SELECTED EXCERPT
# # # #

Questions re MIG Welder Circuit

[jackw19]

I'm hoping someone can help me understand a couple aspects of the attached circuit. It's a simple, low end MIG welder (Miller Cricket) rated at about 120 amps, 20vdc at 20% duty cycle. Even though it's a small machine, the basic design features are similar to arger transformer-rectifier MIG's, but without all the obfuscating bells and whistles.

BTW: VR1 is a 10 joule 68vdc varistor, R2 is a 20w 50 ohm wirewound and C1 is 46,000 uf 35vdc.

1) First of all, what's the purpose of (what I'm sure are) ceramic capacitors C2, C3 across the diodes of the center-tapped FWB? I understand these might have some role in supressing noise coming off the diodes--but what difference would that make in this simple machine? There are no IC's anywhere to be victims of noise. Anyway, some manufacturers use them, and some don't. I've seen them in 4-diode FWB's too. What would be a good size for these? .01uf, .1uf, 1uf, ... all of the above? I haven't been able to find a welder circuit diagram that calls out a value.

2) Some manufacturers also include ceramic capacitors from the output terminals (labeled work and torch in this diagram) to ground. What would be the purpose of such capacitors? What would be reasonable values?

3) What's the purpose of varistor VR1? Varistors are similar in some ways to diacs--at a threshold voltage they switch full on. So is this varistor to protect the big capacitor C1 against over-voltage spikes, or to protect the fellow with his hand on the work? NB: A varistor in this location doesn't seem to be a common feature in MIG circuits I've seen.

4) Finally, what's the purpose of the big resistor R2 across the output? Maybe to limit current when the electrode wire shorts to the work? Not every manufacturer uses them, but they are not uncommon on MIGs. A big 250 amp machine might have a 300w 50 ohm resistor in this location.

Thanks in advance; I really appreciate the help.

 

[wilker_wfd]

2) Some manufacturers also include ceramic capacitors from the output terminals (labeled work and torch in this diagram) to ground. What would be the purpose of such capacitors? What would be reasonable values?

# # # #

SOURCE MATERIAL

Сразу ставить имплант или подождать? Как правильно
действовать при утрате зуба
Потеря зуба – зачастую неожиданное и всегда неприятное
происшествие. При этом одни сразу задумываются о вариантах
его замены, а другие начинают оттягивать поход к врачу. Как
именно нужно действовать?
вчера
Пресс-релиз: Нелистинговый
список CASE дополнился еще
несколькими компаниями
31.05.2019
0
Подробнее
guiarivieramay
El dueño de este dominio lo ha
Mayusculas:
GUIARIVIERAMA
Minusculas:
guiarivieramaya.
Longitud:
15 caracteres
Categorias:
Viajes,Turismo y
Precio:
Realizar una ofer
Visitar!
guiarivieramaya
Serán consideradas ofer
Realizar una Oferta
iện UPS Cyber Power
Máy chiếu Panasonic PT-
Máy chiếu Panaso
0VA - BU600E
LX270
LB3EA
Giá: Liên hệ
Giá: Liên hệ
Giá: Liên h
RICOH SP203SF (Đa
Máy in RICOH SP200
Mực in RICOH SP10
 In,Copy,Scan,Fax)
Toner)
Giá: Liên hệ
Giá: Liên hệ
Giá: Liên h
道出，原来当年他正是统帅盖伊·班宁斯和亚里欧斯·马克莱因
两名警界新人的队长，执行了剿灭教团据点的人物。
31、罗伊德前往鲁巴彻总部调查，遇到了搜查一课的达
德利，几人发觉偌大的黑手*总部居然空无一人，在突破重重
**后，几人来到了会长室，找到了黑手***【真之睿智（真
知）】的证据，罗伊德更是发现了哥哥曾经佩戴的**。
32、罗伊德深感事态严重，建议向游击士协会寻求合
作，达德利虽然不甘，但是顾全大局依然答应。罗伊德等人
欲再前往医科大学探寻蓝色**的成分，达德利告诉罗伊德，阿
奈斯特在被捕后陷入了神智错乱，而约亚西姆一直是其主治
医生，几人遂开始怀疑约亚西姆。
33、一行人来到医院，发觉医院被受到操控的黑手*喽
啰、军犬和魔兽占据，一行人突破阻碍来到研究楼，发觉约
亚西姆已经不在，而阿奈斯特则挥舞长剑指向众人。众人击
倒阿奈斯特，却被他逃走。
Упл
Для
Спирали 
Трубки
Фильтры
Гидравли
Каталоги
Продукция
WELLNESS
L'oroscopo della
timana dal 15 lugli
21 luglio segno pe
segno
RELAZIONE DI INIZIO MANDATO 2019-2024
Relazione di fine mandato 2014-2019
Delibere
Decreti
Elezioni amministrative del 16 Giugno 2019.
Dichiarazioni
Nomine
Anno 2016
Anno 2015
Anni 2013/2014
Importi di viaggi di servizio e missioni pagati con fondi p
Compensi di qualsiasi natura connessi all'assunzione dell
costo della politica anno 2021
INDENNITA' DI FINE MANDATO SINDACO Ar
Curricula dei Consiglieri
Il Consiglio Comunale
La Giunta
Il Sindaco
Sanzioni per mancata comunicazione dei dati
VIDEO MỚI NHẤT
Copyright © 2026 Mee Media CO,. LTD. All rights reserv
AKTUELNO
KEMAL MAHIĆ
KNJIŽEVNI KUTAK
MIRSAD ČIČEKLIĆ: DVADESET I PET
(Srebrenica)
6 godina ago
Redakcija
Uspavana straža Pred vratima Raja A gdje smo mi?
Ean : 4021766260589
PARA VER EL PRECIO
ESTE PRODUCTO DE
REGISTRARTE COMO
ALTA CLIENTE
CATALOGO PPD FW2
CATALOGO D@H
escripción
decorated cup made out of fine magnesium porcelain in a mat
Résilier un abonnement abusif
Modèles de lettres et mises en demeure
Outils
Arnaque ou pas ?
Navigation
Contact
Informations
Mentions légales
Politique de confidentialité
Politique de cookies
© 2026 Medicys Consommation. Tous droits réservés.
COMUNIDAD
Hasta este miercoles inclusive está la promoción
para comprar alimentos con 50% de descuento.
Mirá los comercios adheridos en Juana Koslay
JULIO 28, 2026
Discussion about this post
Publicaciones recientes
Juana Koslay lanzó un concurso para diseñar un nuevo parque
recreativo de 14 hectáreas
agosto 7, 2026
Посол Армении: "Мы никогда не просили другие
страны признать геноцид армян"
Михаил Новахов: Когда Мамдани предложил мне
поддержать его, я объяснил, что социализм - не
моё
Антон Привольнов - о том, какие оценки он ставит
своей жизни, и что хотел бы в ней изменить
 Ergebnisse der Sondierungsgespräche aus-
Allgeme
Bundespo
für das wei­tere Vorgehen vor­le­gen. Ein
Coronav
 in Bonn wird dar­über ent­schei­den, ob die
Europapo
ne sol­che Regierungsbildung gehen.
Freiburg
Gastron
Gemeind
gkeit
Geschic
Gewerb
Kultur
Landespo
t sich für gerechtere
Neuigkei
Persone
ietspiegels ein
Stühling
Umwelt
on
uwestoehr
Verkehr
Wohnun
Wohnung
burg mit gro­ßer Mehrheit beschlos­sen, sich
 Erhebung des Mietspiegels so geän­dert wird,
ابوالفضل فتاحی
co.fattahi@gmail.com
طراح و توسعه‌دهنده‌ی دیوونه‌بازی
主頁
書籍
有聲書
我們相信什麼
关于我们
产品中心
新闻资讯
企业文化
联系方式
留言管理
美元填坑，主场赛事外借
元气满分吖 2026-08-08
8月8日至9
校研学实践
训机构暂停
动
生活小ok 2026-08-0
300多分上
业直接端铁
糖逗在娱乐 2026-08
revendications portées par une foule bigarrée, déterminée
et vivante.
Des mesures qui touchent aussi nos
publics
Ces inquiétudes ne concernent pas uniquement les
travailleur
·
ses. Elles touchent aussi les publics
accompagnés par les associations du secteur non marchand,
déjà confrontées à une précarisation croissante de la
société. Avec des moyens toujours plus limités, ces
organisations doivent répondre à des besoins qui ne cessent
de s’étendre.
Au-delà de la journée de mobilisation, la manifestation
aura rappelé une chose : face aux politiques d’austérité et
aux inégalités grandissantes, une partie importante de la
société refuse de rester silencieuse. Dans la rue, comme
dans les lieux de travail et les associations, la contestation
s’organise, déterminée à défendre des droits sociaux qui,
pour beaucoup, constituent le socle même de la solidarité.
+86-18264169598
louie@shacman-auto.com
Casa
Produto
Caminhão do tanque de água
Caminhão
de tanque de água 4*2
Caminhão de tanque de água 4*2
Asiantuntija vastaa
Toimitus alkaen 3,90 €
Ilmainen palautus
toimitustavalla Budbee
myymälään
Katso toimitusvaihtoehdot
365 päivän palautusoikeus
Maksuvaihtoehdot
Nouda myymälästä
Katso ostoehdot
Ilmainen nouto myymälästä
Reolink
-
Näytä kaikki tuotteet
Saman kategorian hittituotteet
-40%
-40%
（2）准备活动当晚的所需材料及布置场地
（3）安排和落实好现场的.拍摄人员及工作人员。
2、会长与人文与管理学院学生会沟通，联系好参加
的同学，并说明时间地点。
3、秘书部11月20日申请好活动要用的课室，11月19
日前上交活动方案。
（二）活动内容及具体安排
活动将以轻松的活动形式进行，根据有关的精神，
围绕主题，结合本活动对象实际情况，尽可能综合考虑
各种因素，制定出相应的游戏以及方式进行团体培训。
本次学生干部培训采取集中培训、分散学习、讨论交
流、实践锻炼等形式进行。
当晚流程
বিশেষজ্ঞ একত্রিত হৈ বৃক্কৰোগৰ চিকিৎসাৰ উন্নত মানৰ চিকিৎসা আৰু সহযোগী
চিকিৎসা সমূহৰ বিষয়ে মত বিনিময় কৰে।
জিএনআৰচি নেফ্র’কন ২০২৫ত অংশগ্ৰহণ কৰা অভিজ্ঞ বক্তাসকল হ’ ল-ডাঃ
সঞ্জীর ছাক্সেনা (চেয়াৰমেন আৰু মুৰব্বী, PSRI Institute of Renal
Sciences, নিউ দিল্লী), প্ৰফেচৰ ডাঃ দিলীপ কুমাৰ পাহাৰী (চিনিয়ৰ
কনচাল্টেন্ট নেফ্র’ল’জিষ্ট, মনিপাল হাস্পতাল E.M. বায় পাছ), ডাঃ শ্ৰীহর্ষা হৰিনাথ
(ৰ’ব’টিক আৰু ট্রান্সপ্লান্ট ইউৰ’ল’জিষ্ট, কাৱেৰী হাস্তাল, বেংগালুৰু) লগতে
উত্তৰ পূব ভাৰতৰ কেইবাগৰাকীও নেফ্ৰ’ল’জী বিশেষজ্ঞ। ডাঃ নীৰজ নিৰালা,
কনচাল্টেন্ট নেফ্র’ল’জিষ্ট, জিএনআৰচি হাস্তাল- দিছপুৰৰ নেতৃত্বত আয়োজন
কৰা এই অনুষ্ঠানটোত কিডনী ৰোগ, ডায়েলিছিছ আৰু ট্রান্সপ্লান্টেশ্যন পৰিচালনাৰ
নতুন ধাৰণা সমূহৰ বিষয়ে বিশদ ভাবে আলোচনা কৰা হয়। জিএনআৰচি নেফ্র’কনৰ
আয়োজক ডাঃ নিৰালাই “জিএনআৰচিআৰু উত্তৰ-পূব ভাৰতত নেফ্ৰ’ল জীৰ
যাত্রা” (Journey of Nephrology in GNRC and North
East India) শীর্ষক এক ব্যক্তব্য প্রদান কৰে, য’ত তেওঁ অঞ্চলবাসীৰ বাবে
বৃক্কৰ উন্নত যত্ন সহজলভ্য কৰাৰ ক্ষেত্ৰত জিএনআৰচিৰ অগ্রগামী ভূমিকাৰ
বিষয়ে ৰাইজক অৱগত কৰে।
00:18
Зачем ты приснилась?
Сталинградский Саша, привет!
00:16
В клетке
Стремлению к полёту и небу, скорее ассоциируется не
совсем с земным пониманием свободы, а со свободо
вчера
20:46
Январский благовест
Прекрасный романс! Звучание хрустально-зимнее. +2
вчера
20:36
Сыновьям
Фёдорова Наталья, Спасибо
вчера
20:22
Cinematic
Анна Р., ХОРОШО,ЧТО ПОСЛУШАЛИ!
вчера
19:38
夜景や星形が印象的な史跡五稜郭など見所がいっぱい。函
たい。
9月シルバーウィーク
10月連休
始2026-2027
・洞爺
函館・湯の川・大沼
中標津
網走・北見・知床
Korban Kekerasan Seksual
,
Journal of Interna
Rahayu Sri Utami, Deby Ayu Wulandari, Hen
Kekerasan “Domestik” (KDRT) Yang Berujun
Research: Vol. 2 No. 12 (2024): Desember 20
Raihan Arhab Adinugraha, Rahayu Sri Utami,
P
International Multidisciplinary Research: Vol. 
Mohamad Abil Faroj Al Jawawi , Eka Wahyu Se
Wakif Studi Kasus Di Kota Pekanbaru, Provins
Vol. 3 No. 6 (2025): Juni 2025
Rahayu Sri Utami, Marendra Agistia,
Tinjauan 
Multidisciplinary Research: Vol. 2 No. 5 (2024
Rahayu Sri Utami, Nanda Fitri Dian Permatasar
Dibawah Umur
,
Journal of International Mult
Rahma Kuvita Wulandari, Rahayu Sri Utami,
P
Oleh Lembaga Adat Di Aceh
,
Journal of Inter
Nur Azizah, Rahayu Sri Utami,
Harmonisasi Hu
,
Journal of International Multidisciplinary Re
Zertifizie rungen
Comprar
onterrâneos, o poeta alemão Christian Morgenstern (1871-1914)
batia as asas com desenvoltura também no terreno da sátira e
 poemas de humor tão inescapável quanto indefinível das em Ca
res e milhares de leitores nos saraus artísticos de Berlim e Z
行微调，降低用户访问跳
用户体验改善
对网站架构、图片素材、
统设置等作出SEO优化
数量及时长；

# # # #

WORK TO BE COMPLETED
In the MIG welder thread, what is C1?

EXERCISE OUTPUT
A 46,000 uF, 35 VDC capacitor.